1. Field of the Invention
Aspects of the present invention relate to a charging device having small loop transmission coils to wirelessly charge target devices such as mobile telephones and tablets. More particularly, aspects of the present invention relate to a wireless charging device using small loop transmission coils having different sizes and connected in parallel.
2. Description of the Related Art
Recent years have seen tremendous growth in wireless charging applications, and this trend is expected to continue at least into the near future. Wireless charging is a technology where electromagnetic induction is used to transmit power through air, without the use of power cords or conductors. A wireless charging system includes: i) a charger, i.e., a power transmitter unit (PTU) with a primary coil, and ii) a target device to be charged (charged device), i.e., a power receiver unit (PRU) with a secondary coil. Power in the charger is transferred to the target device to be charged through the electromagnetically coupled primary and secondary coils, and the induced current may be further processed and used to charge the battery of the target device. Energy is transmitted through inductive coupling from the charger to the target device, which may use that energy to charge batteries or as direct operational power for the target device.
Wireless charging is commonly divided into two types. One of the wireless charging types is a magnetic induction type and the other is a magnetic resonance type. Both of these types work on near field technology, i.e., the electromagnetic field dominates the region close to both the PTU and the PRU. The magnetic induction type includes two coils which are very close to each other, generally within a range of a few millimeters to a few centimeters. The magnetic resonance type includes two resonant coils, which are generally separated in a range of a few centimeters to a few meters, operating at the same resonant frequency, are strongly coupled, and thus a high charging efficiency is achievable.

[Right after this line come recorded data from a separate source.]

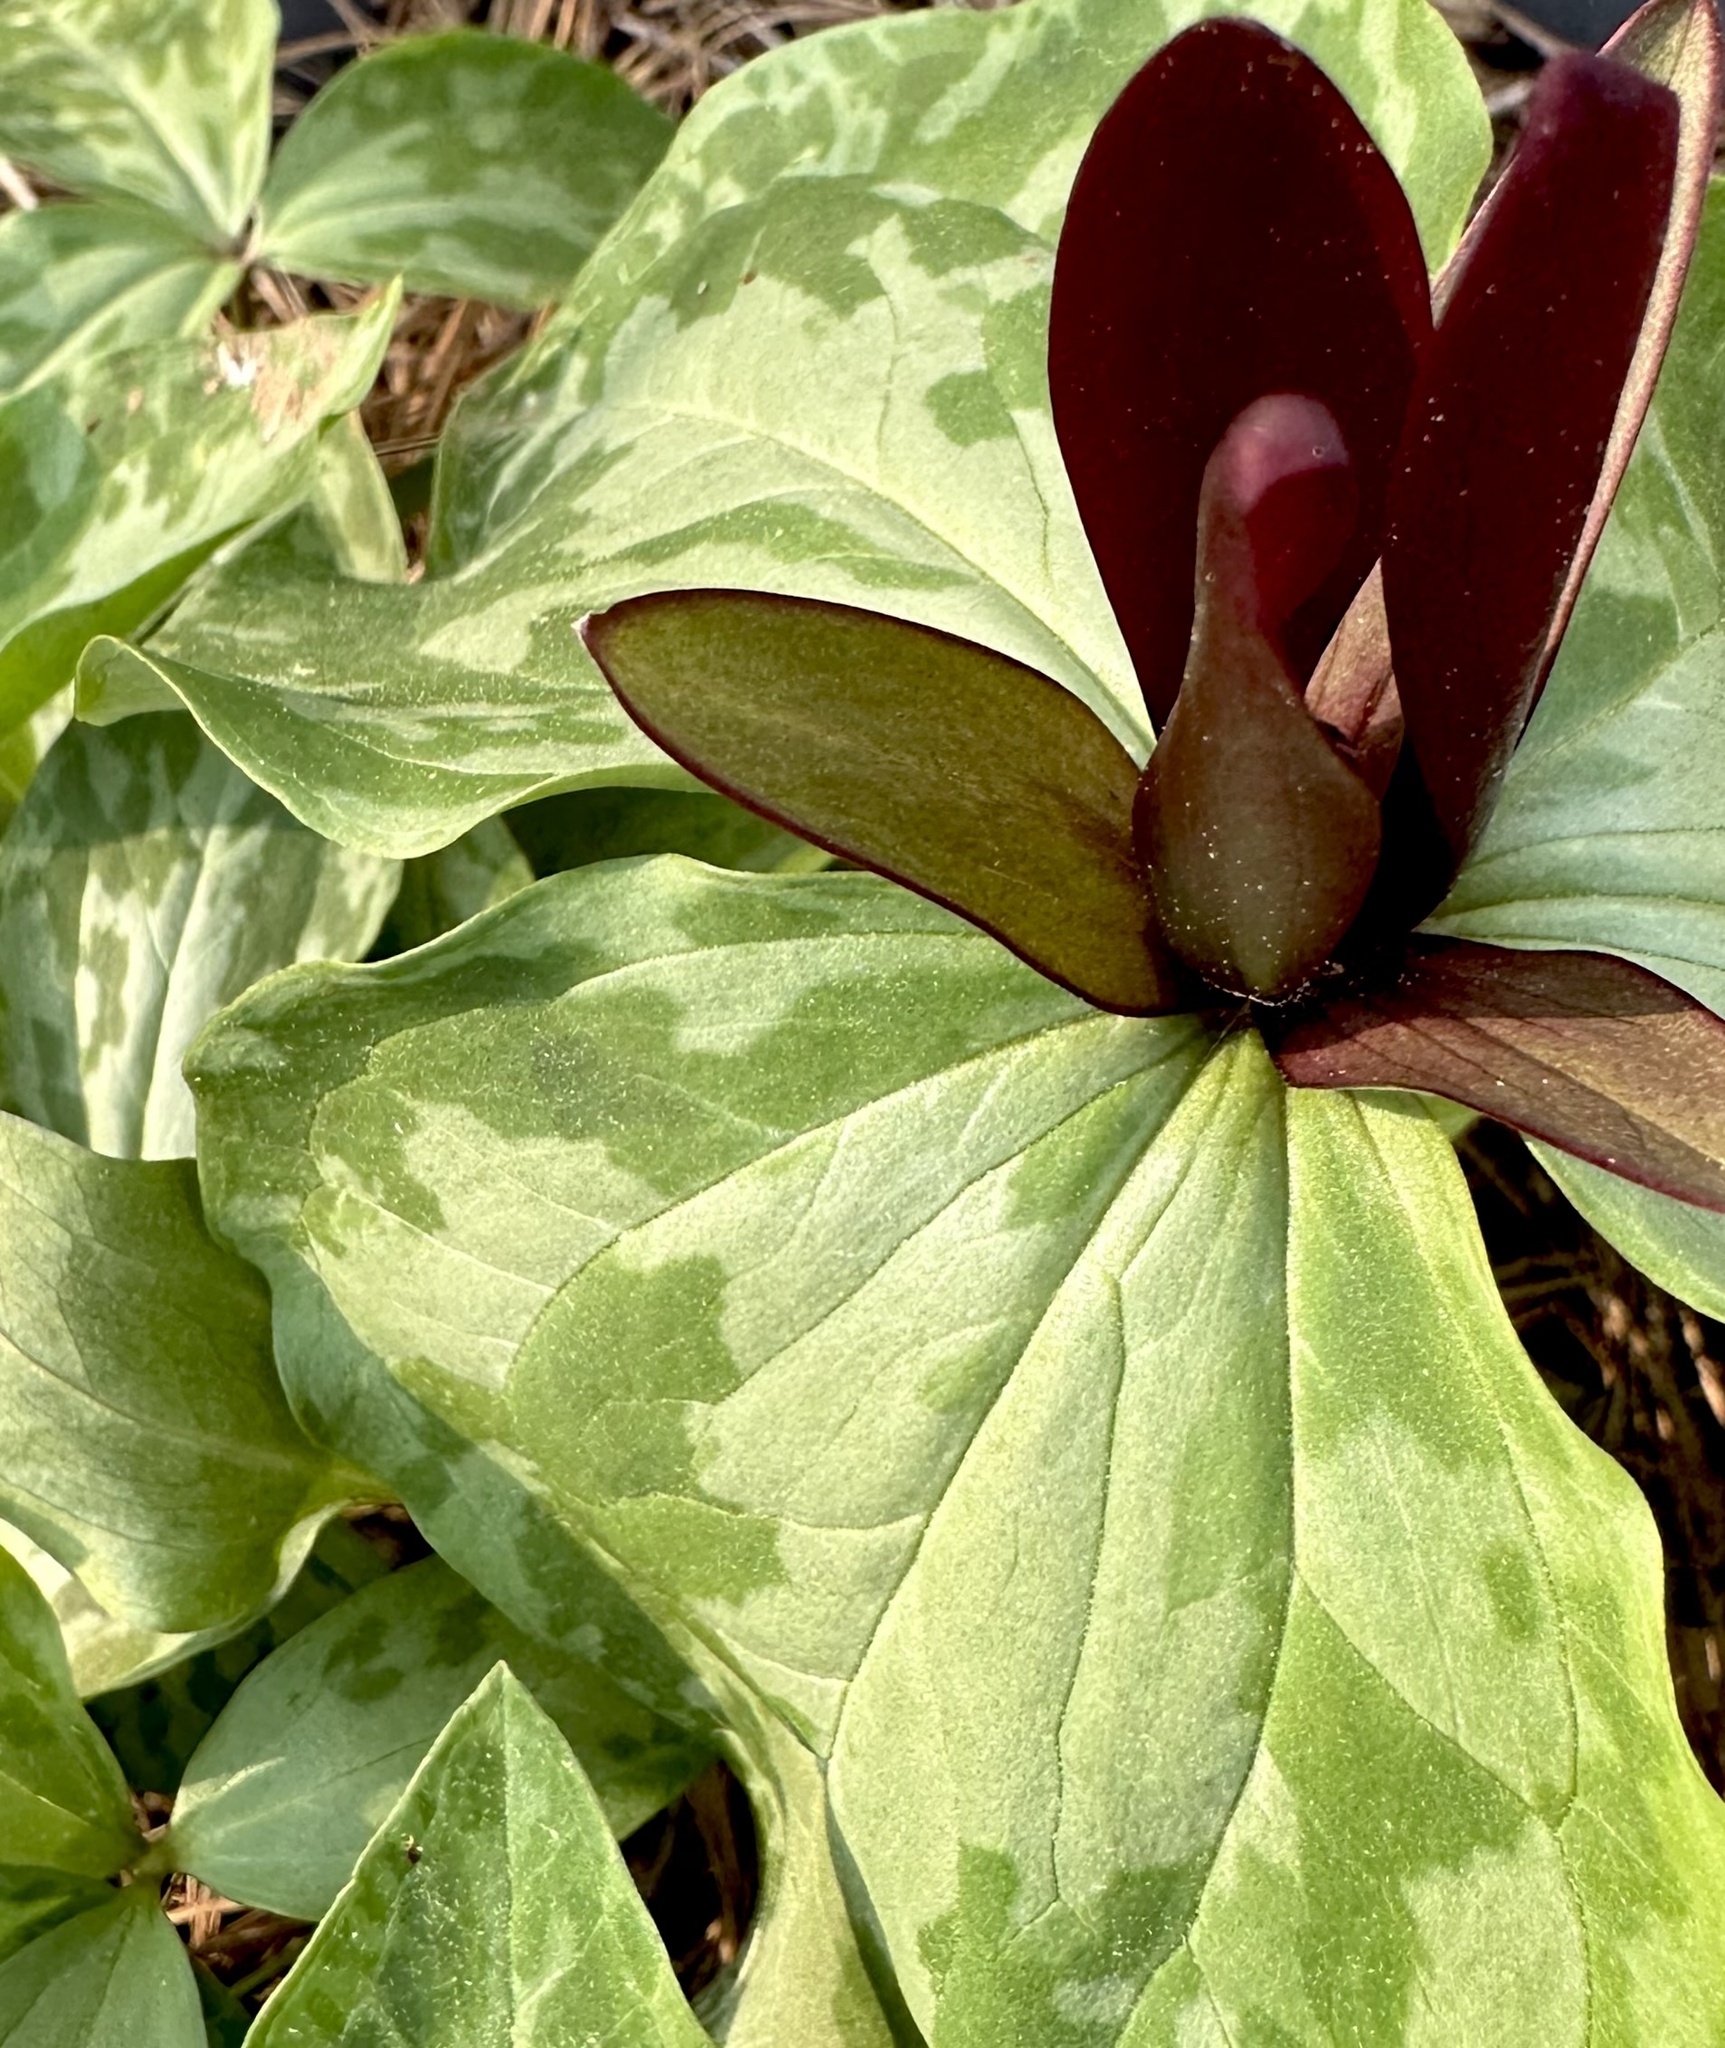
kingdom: Plantae
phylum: Tracheophyta
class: Liliopsida
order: Liliales
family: Melanthiaceae
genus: Trillium
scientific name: Trillium cuneatum
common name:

As illustrated in FIG. 1A, a wireless charger 11 includes an induction coil antenna 12. The wireless charger 11 senses the presence of a mobile device (target device) 13 for charging on a flat surface of a charger base 14. The induction coil antenna 12 creates an alternating electromagnetic field from within the wireless charger 11, and a second induction coil (not shown) in the mobile device 13 takes power from the alternating electromagnetic field and converts the power back into electric current to charge a battery in the mobile device 13 or to provide direct operational power to the mobile device 13. However, the design of a coil antenna in existing wireless chargers usually suffers from a non-uniformity of the magnetic field issue, especially at an edge region of the induction coil antenna 12. This issue is problematic since an unevenly distributed magnetic field over the charger base surface 14 greatly impacts the charging efficiency, particularly in a negative way.
In addition, too small of an electromagnetic field is generated at the edges of the induction coil antenna 12, thus preventing the mobile device 13 from being able to collect enough power through its second induction coil depending upon the placement of the mobile device 13 on the charger base surface 14.
To cope with these problems, a design having a small loop coil structure that is placed under a coil antenna has been proposed recently to tackle the unevenly distributed magnetic field problem. The aforementioned design includes multi-small loop transmission coils with common sizes that are placed under a coil antenna. As illustrated in FIG. 1B, a wireless charger 15 includes a coil antenna 16 with a small loop transmission coil 17 structure positioned underneath the coil antenna 16 to provide a higher magnetic field with better uniformity for wireless charging. However, there is a drawback in that the existing small loop coil 17 structure cannot work normally when a phone with a metallic cover and/or case is placed directly on the coil antenna 16. The metallic materials in the phone cover and/or case alter the capacitance of the small loop transmission coil 17 and offsets the resonant frequency. Consequently, the coupling efficiency for wireless charging will then be greatly affected, particularly in a negative way.